Quality sex education vital for combatting rape culture

Press Release – Youth Wellbeing

Youth Wellbeing Project to bring sex education programme to New Zealand in 2014 following Roast Busters case
15 November 2013

Quality sex education in schools vital for combatting rape culture

Youth Wellbeing Project to bring sex education programme to New Zealand in 2014 following “Roast Busters” case
An Australian sexologist who has authored a comprehensive sex education programme for teens says there is an urgent need for New Zealand schools to make quality sex education a mandatory part of schooling to address the culture of rape that is created by pornography-saturated messages prevalent in digital media.

Liz Walker is founder of Youth Wellbeing Project, which helps schools and communities around Australia openly discuss youth sexual behaviour. She believes a much stronger message needs to be sent to teenagers about sexual activity, respect, consent, boundaries and safety, and that this message should come from both schools and parents.

“Unless rape myths are confronted through a comprehensive approach to sexuality education, and young men and women are challenged to diffuse abusive situations, more stories similar to “Roast Busters” will surface,” says Ms Walker.

“Sadly, some teens have engaged in this behaviour for years, but digital media is compounding the effects on the young people involved.”

To address this issue, Ms Walker has created a sex education programme called GET A GRIP teenz which aims to assist parents and schools to partner together to talk about sex in a healthy way and address abusive sexual behaviour head on, helping prevent similar cases occurring.

“In my work as a sex educator, I’ve learned that teenagers want to hear what parents have to say about sex and will appreciate common sense advice that brings balance back into what’s become a pornography-dominated domain,” says Ms Walker.

“Parents who don’t have these conversations are at risk of raising teens who are emotionally deficient and struggle with connection and meaningful relationships in the future.”

Ms Walker says young people who participate in the GET A GRIP teenz programme have an opportunity to unpack the devastating effects of rape, and discuss how to intervene, access support for victims, and understand the repercussions of these behaviours on perpetrators, victims and the wider community.

“If this type of situation is confronted, it creates an opportunity for alcohol-fuelled abuse to be tackled head on, space for empathy, and an expectation that sexual relationships should be enjoyable and meaningful as opposed to violating,” she says.

An official launch of the GET A GRIP teenz programme in New Zealand is planned for 2014, however Ms Walker says that New Zealand schools who want to access the materials now can do so and receive online facilitator training for using the resources.

Ms Walker says exposure to pornography is adding further emotional risks for teenagers having sex.

“Our teens have been led by pornography-saturated messages to believe that sex is just sex.
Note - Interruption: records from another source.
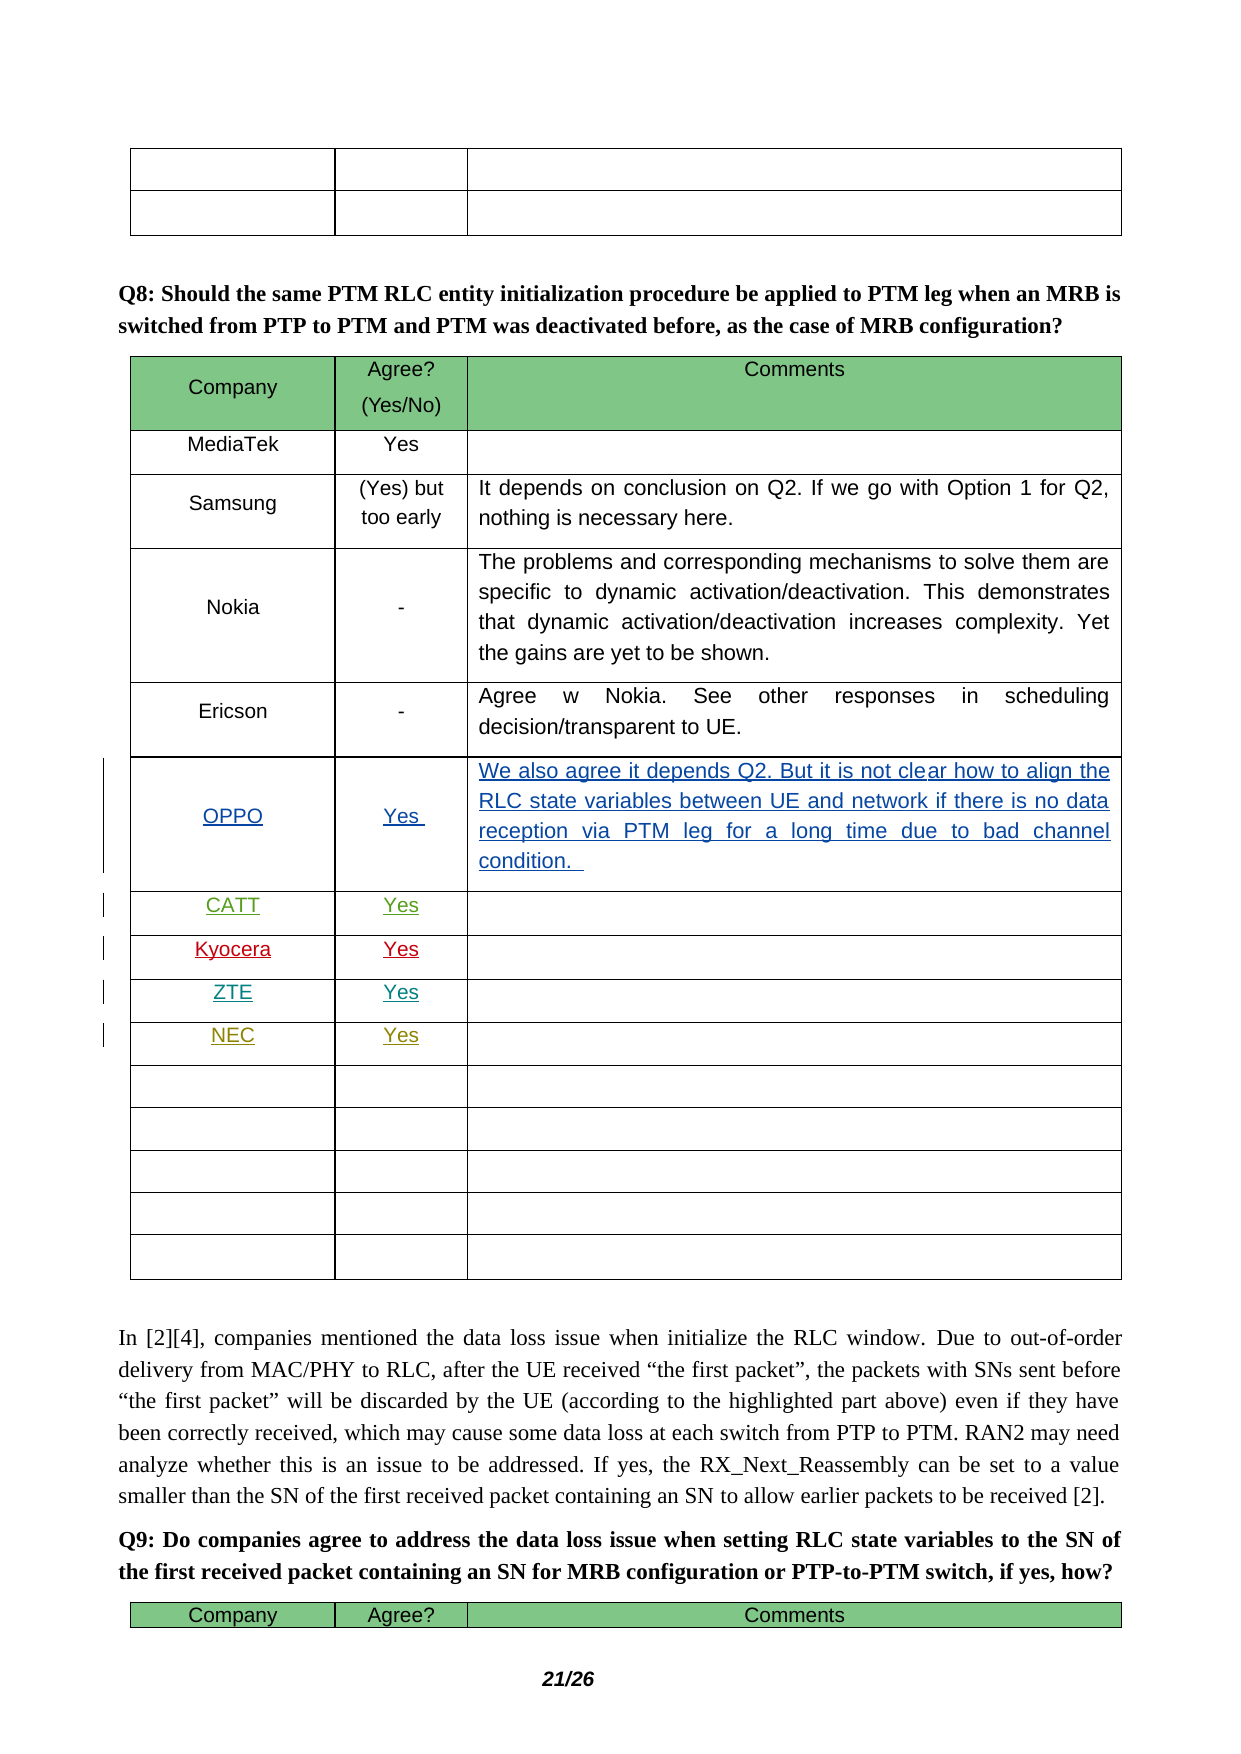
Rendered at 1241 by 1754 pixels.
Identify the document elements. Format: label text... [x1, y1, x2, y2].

text Q8: Should the same PTM RLC entity initialization procedure be applied to PTM leg when an MRB is switched from PTP to PTM and PTM was deactivated before, as the case of MRB configuration? [118, 280, 1122, 338]
table_cell - [336, 549, 467, 682]
table_cell [336, 191, 467, 235]
table_cell [131, 1108, 334, 1149]
table_cell [336, 1066, 467, 1107]
table_cell [131, 149, 334, 190]
table_cell Samsung [131, 475, 334, 548]
table_cell [336, 980, 467, 1022]
table_cell [336, 1151, 467, 1192]
text In [2][4], companies mentioned the data loss issue when initialize the RLC window. Due to out-of-order delivery from MAC/PHY to RLC, after the UE received “the first packet”, the packets with SNs sent before “the first packet” will be discarded by the UE (according to the highlighted part above) even if they have been correctly received, which may cause some data loss at each switch from PTP to PTM. RAN2 may need analyze whether this is an issue to be addressed. If yes, the RX_Next_Reassembly can be set to a value smaller than the SN of the first received packet containing an SN to allow earlier packets to be received [2]. [118, 1324, 1122, 1508]
table_cell [468, 980, 1121, 1022]
table_cell Agree w Nokia. See other responses in scheduling decision/transparent to UE. [468, 683, 1121, 756]
table_cell [468, 1066, 1121, 1107]
table_cell MediaTek [131, 431, 334, 473]
table_cell [131, 758, 334, 891]
table_cell [468, 1108, 1121, 1149]
table_cell [131, 892, 334, 935]
table_header Company [131, 357, 334, 430]
table_cell [131, 980, 334, 1022]
table_cell [336, 149, 467, 190]
table_header Comments [468, 357, 1121, 430]
table_cell [468, 191, 1121, 235]
table_cell [468, 1193, 1121, 1234]
table_cell [131, 1151, 334, 1192]
table_cell [131, 936, 334, 978]
table_cell It depends on conclusion on Q2. If we go with Option 1 for Q2, nothing is necessary here. [468, 475, 1121, 548]
table_cell Yes [336, 431, 467, 473]
table_header Comments [468, 1603, 1121, 1627]
table_cell (Yes) but too early [336, 475, 467, 548]
table_cell [468, 1235, 1121, 1279]
table_cell [336, 936, 467, 978]
table_cell [131, 1066, 334, 1107]
table_cell [468, 431, 1121, 473]
table_cell [336, 758, 467, 891]
table_cell [468, 936, 1121, 978]
table_cell [336, 1108, 467, 1149]
table_cell [131, 1193, 334, 1234]
table_cell [336, 1023, 467, 1065]
table_cell Ericson [131, 683, 334, 756]
table_cell [468, 149, 1121, 190]
table_cell [468, 892, 1121, 935]
table_header Agree? (Yes/No) [336, 357, 467, 430]
text Q9: Do companies agree to address the data loss issue when setting RLC state variables to the SN of the first received packet containing an SN for MRB configuration or PTP-to-PTM switch, if yes, how? [118, 1526, 1122, 1584]
table_cell - [336, 683, 467, 756]
table_cell [468, 1151, 1121, 1192]
table_cell [336, 1193, 467, 1234]
table_cell [131, 1235, 334, 1279]
table_cell [131, 1023, 334, 1065]
table_cell [131, 191, 334, 235]
table_cell [468, 1023, 1121, 1065]
table_cell [336, 1235, 467, 1279]
table_cell The problems and corresponding mechanisms to solve them are specific to dynamic activation/deactivation. This demonstrates that dynamic activation/deactivation increases complexity. Yet the gains are yet to be shown. [468, 549, 1121, 682]
table_header Agree? (Yes/No) [336, 1603, 467, 1627]
table_header Company [131, 1603, 334, 1627]
table_cell [336, 892, 467, 935]
table_cell Nokia [131, 549, 334, 682]
table_cell [468, 758, 1121, 891]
This framework for sexuality has many damaging aspects, including insecurity about the shape and size of body parts, confusing messages around pleasure, and a lack of understanding regarding the emotional aspects of sex and relationships.”

“Young guys are often surprised when their girlfriend doesn’t want to do the same as what they’ve viewed online, and young women who give into unrealistic expectations are left feeling violated and confused.”

“Extreme cases of sexual violence are one of the potential outcomes of young people accepting these messages. It is devastating to all involved and it’s the community’s responsibility to address this,” says Ms Walker.

The GET A GRIP teenz programme offers the following tips for teenagers facing potentially abusive situations:

• Be aware that alcohol can drastically change a situation. • Stick with friends who can look out for you. • Be aware of ‘internal warning signs’ such as feelings of unease, butterflies and sweaty palms, and be prepared to exit the situation. • Plan ahead for social activities and make sure you’ve got strategies in place to contact safe adults if you’re feeling unsafe, assisting to prevent sexual violence before it happens. • There’s no shame in seeking help – make sure you talk to someone who’s qualified to offer advice.